Letter LXXII: ad Atticum 12.16
Astura, Mar. 10, 45 B.C.
The death of his only daughter, Tullia, in the latter part of Feb., 45, robbed Cicero of the one person to whom he was deeply attached, and left him inconsolable. He betook himself at once to a house belonging to Atticus, near Rome, and then in a short time to his solitary villa upon the island of Astura, where he remained alone, writing daily letters to Atticus (Att. 12.9-44), and receiving letters of condolence from Sulpicius, Dolabella, and others. Cf. also Intr. 51, 53.
nunc ipsum, at this very moment. With this meaning, precisely or just, ipsum is now and then found with adverbs of time; cf. nunc ipsum non dubitabo rem tantam abicere, Att. 7.3.2; ne tum ipsum accideret, etc., de Or. 1.123.

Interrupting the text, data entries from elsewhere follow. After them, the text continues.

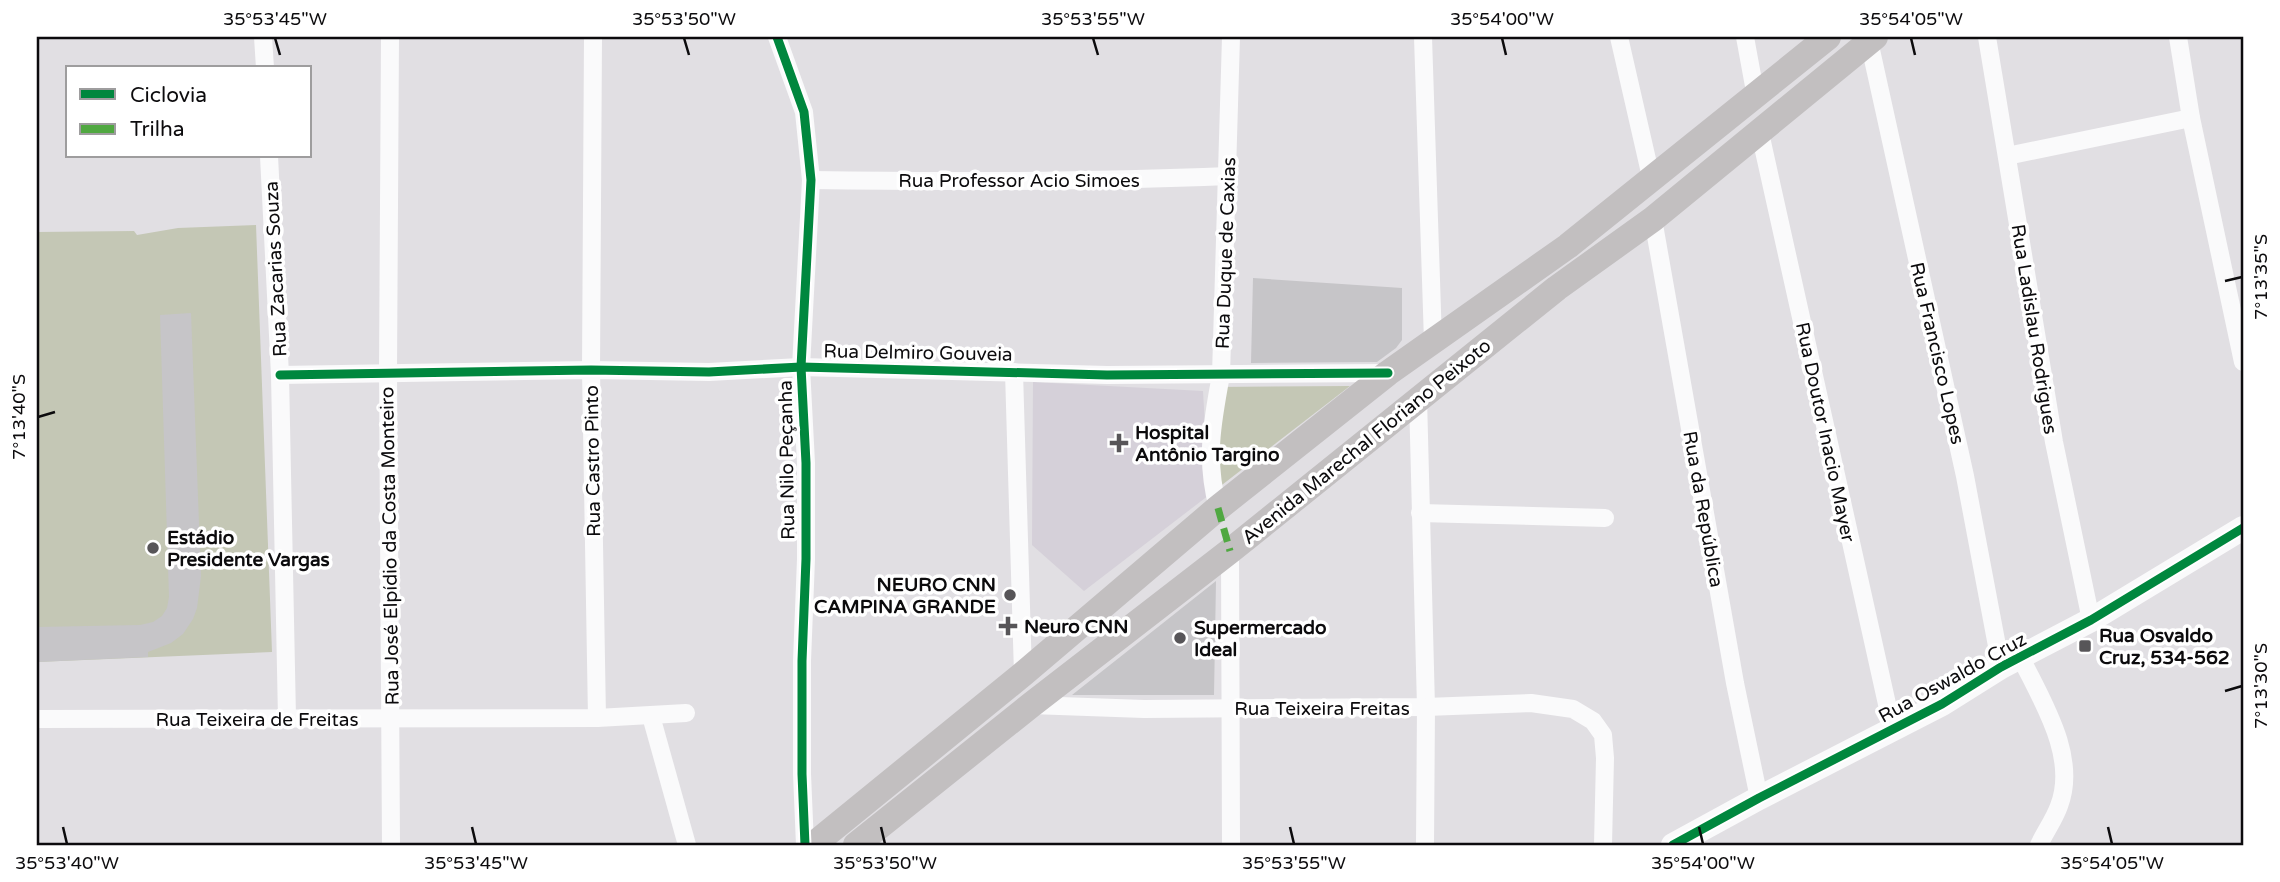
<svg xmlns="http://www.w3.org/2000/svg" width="2280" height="882" font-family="'Varela Round',sans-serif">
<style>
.built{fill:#d5d0d9}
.green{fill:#c4c7b5}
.building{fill:#c6c5c8}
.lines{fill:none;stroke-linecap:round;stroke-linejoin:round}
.street{stroke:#fafafb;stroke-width:18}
.secondary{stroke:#fafafb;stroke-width:24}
.primary{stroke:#c2bfc0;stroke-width:26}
.quiet{stroke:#50a841;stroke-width:7;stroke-dasharray:14 7;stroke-linecap:butt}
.cycleway-casing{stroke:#fff;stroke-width:13}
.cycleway{stroke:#00873e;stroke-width:9}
.ticks{fill:none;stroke:#0c0b0d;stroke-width:2.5}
.poi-dot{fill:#575558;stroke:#fff;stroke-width:2.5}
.labels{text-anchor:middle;stroke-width:7;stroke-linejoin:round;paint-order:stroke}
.street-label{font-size:19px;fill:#0c0b0d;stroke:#fff}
.poi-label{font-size:19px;font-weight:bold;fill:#0c0b0d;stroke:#fff;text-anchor:start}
.neatline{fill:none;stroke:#0c0b0d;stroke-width:2.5}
.ticks-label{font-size:18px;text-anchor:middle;fill:#0c0b0d}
</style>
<rect width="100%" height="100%" fill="#e1dfe3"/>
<path class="built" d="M1033,382L1203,391L1209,495L1084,591L1032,545Z"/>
<g class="green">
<path d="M256,225L272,652L37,662V232L134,231L137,235L178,228Z"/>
<path d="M1350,386L1218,488L1214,387Z"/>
</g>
<g class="building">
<path d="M1253,278L1402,288V340L1396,348L1377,362L1251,363Z"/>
<path d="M191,313L201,576L197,608L193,619L183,634L171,643L148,652V657L37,662V627L140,625L153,622L162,616L167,608L169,597L160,315Z"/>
<path d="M1216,581L1214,695H1072L1158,627Z"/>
</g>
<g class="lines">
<g class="street">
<path d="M263,37L265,68"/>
<path d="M390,37L388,372L391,845"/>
<path d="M593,37L591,370L597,718"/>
<path d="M777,37L804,112L811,180L801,367L806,463V559L802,661V774L805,845"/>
<path d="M1423,37L1433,341"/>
<path d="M1619,37L1651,177"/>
<path d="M1745,37L1756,97"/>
<path d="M1987,37L2054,442L2091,620"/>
<path d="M2178,37L2191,118L2243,362"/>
<path d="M1869,41L1965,476L2001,667"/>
<path d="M1760,133L1893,731"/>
<path d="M269,156L280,375L287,718"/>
<path d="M2007,156L2191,118"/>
<path d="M811,180C950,182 1088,182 1228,176"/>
<path d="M1653,219L1735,683L1759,798"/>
<path d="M1014,372L1023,674"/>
<path d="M280,375L591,370L709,372L801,367L1107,375L1388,373"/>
<path d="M1418,398L1426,707L1425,845"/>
<path d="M1218,508C1205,460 1212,423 1221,375L1231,37"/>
<path d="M1420,513L1605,518"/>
<path d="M1230,551L1231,845"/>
<path d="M2021,658C2042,701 2078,757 2059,806C2054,820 2045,832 2039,845"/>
<path d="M1031,705L1144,709L1426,707L1531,703L1573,709L1593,721L1603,735L1605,758L1603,845"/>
<path d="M651,716L687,845"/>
<path d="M37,719L597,718L686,713"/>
</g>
<path class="secondary" d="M1673,845L1759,798L1942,704L2001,667L2091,620L2243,528"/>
<g class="primary">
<path d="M813,845L1023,674L1218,508L1388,373L1568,246L1828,37"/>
<path d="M856,845L1031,705L1230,551L1557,288L1653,219L1875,37"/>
</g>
<path class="quiet" d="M1218,508L1230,551"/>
<defs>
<g id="cycleway">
<path d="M777,37L804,112L811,180L801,367L806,463V559L802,661V774L805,845"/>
<path d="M280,375L591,370L709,372L801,367L1107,375L1388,373"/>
<path d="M1673,845L1759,798L1942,704L2001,667L2091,620L2243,528"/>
</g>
</defs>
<use href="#cycleway" class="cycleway-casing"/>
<use href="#cycleway" class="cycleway"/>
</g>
<path class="ticks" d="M275,38L280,55M684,38L689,55M1093,38L1098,55M1502,38L1506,55M1911,38L1915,55M2225,281L2242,277M38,417L55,412M2225,691L2242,686M63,827L67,844M472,827L476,844M881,827L885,844M1290,827L1294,844M1699,827L1703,844M2108,827L2112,844"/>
<g class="poi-dot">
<path d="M1115.5 432.5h7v7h7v7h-7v7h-7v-7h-7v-7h7z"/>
<circle cx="153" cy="548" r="7"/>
<circle cx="1010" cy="595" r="7"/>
<path d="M1004.5 615.5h7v7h7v7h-7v7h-7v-7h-7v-7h7z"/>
<circle cx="1180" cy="638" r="7"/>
<rect x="2078" y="639" width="14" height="14" rx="3.5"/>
</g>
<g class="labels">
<g class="street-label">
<text x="1019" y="187">Rua Professor Acio Simoes</text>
<text transform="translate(1225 253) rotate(-88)" y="7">Rua Duque de Caxias</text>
<text transform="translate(275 269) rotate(-93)" y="7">Rua Zacarias Souza</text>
<text transform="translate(2035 329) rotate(81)" y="7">Rua Ladislau Rodrigues</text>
<text transform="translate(918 352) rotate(1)" y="7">Rua Delmiro Gouveia</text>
<text transform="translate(1938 353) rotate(77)" y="7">Rua Francisco Lopes</text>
<text transform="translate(1826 432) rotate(78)" y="7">Rua Doutor Inacio Mayer</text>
<text transform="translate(1366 441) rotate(-39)" y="7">Avenida Marechal Floriano Peixoto</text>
<text transform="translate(786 460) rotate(-91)" y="7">Rua Nilo Peçanha</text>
<text transform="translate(592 461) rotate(-91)" y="7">Rua Castro Pinto</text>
<text transform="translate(1704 509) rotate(80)" y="7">Rua da República</text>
<text transform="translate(389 546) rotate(-91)" y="7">Rua José Elpídio da Costa Monteiro</text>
<text transform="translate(1952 677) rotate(-29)" y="7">Rua Oswaldo Cruz</text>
<text x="1322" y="715">Rua Teixeira Freitas</text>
<text x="257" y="726">Rua Teixeira de Freitas</text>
</g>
<g class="poi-label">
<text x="1135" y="439">Hospital<tspan x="1135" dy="22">Antônio Targino</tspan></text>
<text x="167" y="544">Estádio<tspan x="167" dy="22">Presidente Vargas</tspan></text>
<text x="996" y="591" text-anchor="end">NEURO CNN<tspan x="996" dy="22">CAMPINA GRANDE</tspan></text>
<text x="1024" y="633">Neuro CNN</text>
<text x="1194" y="634">Supermercado<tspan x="1194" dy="22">Ideal</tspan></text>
<text x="2099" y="642">Rua Osvaldo<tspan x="2099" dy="22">Cruz, 534-562</tspan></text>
</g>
</g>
<rect width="2280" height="882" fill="none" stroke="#ffffff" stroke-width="77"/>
<rect x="66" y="66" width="245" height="91" fill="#ffffff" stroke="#9e9d9e" stroke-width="2"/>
<rect x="80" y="89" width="35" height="10" fill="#00873e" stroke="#9e9d9e" stroke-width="2"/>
<text x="130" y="102" font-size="21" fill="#0c0b0d">Ciclovia</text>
<rect x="80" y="124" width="35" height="10" fill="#50a841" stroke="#9e9d9e" stroke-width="2"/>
<text x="130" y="136" font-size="21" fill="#0c0b0d">Trilha</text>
<rect x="38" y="38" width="2204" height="806" class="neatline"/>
<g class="ticks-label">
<text x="275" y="25">35°53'45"W</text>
<text x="684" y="25">35°53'50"W</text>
<text x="1093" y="25">35°53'55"W</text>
<text x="1502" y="25">35°54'00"W</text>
<text x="1911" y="25">35°54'05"W</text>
<text transform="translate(2261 277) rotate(-90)" y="6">7°13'35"S</text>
<text transform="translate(19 417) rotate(-90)" y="6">7°13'40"S</text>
<text transform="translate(2261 686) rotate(-90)" y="6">7°13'30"S</text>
<text x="67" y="869">35°53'40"W</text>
<text x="476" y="869">35°53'45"W</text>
<text x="885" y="869">35°53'50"W</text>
<text x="1294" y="869">35°53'55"W</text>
<text x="1703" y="869">35°54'00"W</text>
<text x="2112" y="869">35°54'05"W</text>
</g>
</svg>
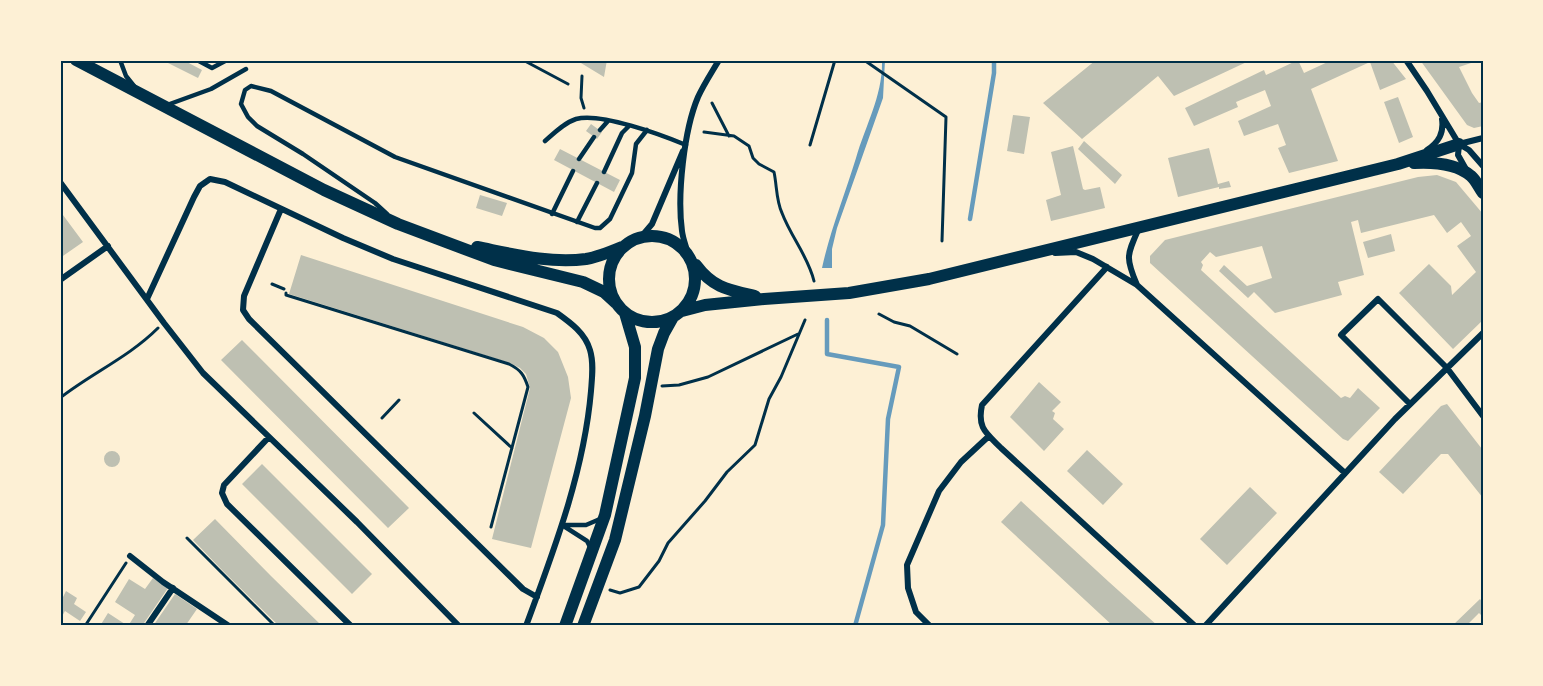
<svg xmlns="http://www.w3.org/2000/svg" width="1543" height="686" font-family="'DM Sans',sans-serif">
	<rect width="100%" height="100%" fill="#fdf0d5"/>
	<!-- water -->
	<path fill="#669bbc" d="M882 60H885L883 98 837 228 832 249V268H822C830 231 845 194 856 158 866 124 883 95 882 60Z"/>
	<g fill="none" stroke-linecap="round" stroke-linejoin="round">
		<!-- stream -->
		<path stroke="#669bbc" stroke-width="4.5" d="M970 219 994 73V60
			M827 320V354L899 367 888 419 883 525 855 626"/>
	</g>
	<!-- building -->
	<path fill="#bec0b2" d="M162 60H183L202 70 198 78Z
		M576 60H607L604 77Z
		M1096 60H1251L1174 96 1158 76 1082 139 1043 103Z
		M1298 60 1304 73 1332 60H1391L1406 79 1380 90 1370 62 1311 89 1338 161 1289 173 1278 148 1286 145 1278 124 1244 136 1238 121 1271 106 1265 90 1236 102 1238 107 1194 126 1185 108 1264 70 1266 75Z
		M1420 60H1480L1459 67 1472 93 1479 103 1483 102V126L1474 128 1467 125Z
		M1398 97 1413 137 1399 143 1384 102Z
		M1013 115 1030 117 1024 154 1007 151Z
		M591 124 602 132 597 139 586 131Z
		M1084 141 1122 175 1115 184 1078 149Z
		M1073 146 1083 189 1085 190 1100 187 1105 208 1051 221 1046 200 1061 195 1051 152Z
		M1209 148 1218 184 1229 181 1231 187 1219 189V187L1178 197 1168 158Z
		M560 149 620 180 614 192 554 160Z
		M1437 175 1456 182 1483 214V320L1453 349 1399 293 1429 264 1451 286 1452 295 1476 272 1457 246 1471 236 1461 222 1447 233 1434 215 1361 233 1358 220 1351 222 1364 275 1338 282 1342 295 1275 313 1254 292 1248 298 1219 271 1224 265 1247 286 1272 278 1262 246 1216 257 1210 252 1201 262 1203 265 1201 270 1341 398 1345 396 1350 398 1358 388 1380 408 1348 441 1343 439 1150 263V256L1165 240 1418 177Z
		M480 195 507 203 502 216 476 208Z
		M60 211 83 242 60 258Z
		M1391 234 1395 251 1368 258 1363 242Z
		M301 255 523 327 544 338 558 352 568 377 571 398 531 548 492 539 530 388 526 374 520 368 510 363 289 294Z
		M242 340 409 508 388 528 221 360Z
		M1039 382 1061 402 1052 411 1055 413 1053 419 1064 429 1044 451 1010 417Z
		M1447 404 1482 449 1483 498 1448 454H1441L1403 494 1379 472 1441 406Z
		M1087 450 1123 484 1103 505 1067 471Z
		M104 459a8 8 0 1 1 16 0a8 8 0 1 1-16 0Z
		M262 464 372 574 352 594 242 484Z
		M1250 487 1277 513 1227 565 1200 539Z
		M1021 501 1109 582 1158 626H1113L1001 522Z
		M215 519 271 576 322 626H279L222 570 193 540Z
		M153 578 168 588 142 626H100L108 613 128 626 135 615 115 602 129 579 145 589Z
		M66 591 77 598 74 604 86 612 80 621 65 611 60 620V595L63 597Z
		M175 594 197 609 188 622 185 626 180 624 153 626Z
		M1480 599 1483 603V617L1479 613 1468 624 1469 626H1452Z"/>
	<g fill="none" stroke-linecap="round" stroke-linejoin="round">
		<!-- path -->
		<path stroke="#003049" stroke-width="3" d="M523 60 568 84
			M864 60 946 117 942 241
			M582 76 581 98 584 108
			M712 103 729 136
			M704 132 734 136 749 146 753 158 759 164 774 172C777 186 776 200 782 213 791 237 808 256 814 281
			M810 145 835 60
			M272 284 284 289
			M286 293V295L509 364C521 370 524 375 528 387L491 527
			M879 314 894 322 910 326 957 354
			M662 386 679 385 708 377 798 334
			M60 398C92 373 129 357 158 328
			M474 413 512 448
			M382 418 399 400
			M187 538 275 626
			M610 590 620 593 639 587 659 561 668 543 705 501 727 472 755 445 769 399 781 377 805 320
			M85 626 126 563"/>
		<!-- service -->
		<path stroke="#003049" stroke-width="4.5" d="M120 60 126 76 134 86
			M197 60 212 68 227 60
			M167 105 211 89 246 69
			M600 130 608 121
			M545 141C554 133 564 123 576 119 600 112 662 135 686 145
			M579 159 594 137
			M604 172 622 133 629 126
			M387 214 375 203 303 154 257 126 248 117 241 104 245 90 251 86 271 91 395 157 595 228H600L610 219 632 173 636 144 647 130
			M552 214 573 171
			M577 222 597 183
			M591 549 587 541 562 525H586L600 519"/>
		<!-- minor -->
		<path stroke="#003049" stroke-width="6" d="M1406 60 1427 91 1459 144
			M1459 144 1469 150 1483 166
			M1459 144 1483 138
			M1459 145 1458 155 1467 171
			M1427 150C1439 142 1444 133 1442 119
			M60 182 164 323 203 373 357 522 459 626
			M281 209 244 296 243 310 249 319 523 589 537 597
			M641 237 652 224 683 151
			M1055 253 1076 252 1093 259 1137 285 1345 473
			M688 254C686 246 683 239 682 231 677 195 684 130 698 97 704 84 712 72 719 60
			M1107 267 982 405C977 428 986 433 1001 448L1195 626
			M60 280 108 246
			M1137 285C1125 257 1127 255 1139 228
			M147 299 194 197 200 186 210 179 225 182 343 238 393 259 557 313C571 323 585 333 590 350 594 363 592 378 591 391 584 472 554 550 526 626
			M1410 404 1341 335 1378 299 1447 368 1483 416
			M269 437 224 485 222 493 227 504 351 626
			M130 556 163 582 229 626
			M147 626 173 588
			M930 626 916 612 908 588 907 565 939 491 961 462 989 436
			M1205 626 1395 419 1483 333"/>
		<!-- secondary -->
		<path stroke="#003049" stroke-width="12" d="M76 60 324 190 398 224 494 260 583 282 604 292 616 303
			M1414 163C1433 162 1456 163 1471 176 1476 180 1479 188 1483 193
			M609 279a43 43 0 1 1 86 0a43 43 0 1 1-86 0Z
			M477 247C512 254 550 264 586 259 598 257 610 252 622 247
			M696 265C713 288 729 290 755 296
			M682 311 705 305 764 299 849 293 929 279 1398 164 1459 144
			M565 626 605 515 635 378V347L625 313
			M583 626 615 540 645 416 658 349 664 333 673 317"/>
	</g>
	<!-- border -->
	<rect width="1543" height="686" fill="none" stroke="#fdf0d5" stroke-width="123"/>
	<rect x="62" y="62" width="1420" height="562" fill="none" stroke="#003049" stroke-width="2"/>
</svg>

tuae domi: where he remained for a short time after Tullia's death.
poteram: sc. esse.
Philippus: L. Marcius Philippus, the stepfather of Augustus, had a villa in the neighborhood; cf. Att. 12.18.1.
scriptio et litterae : not letter-writing, but literary work. Cf. Intr. 51.
obturbant: a colloquial substitute for turbare; cf. Intr. 78. In his letters only, according to Stinner, Cicero admits the following compounds of ob-: obduro, oblanifuesco, obtendo, and occalesco.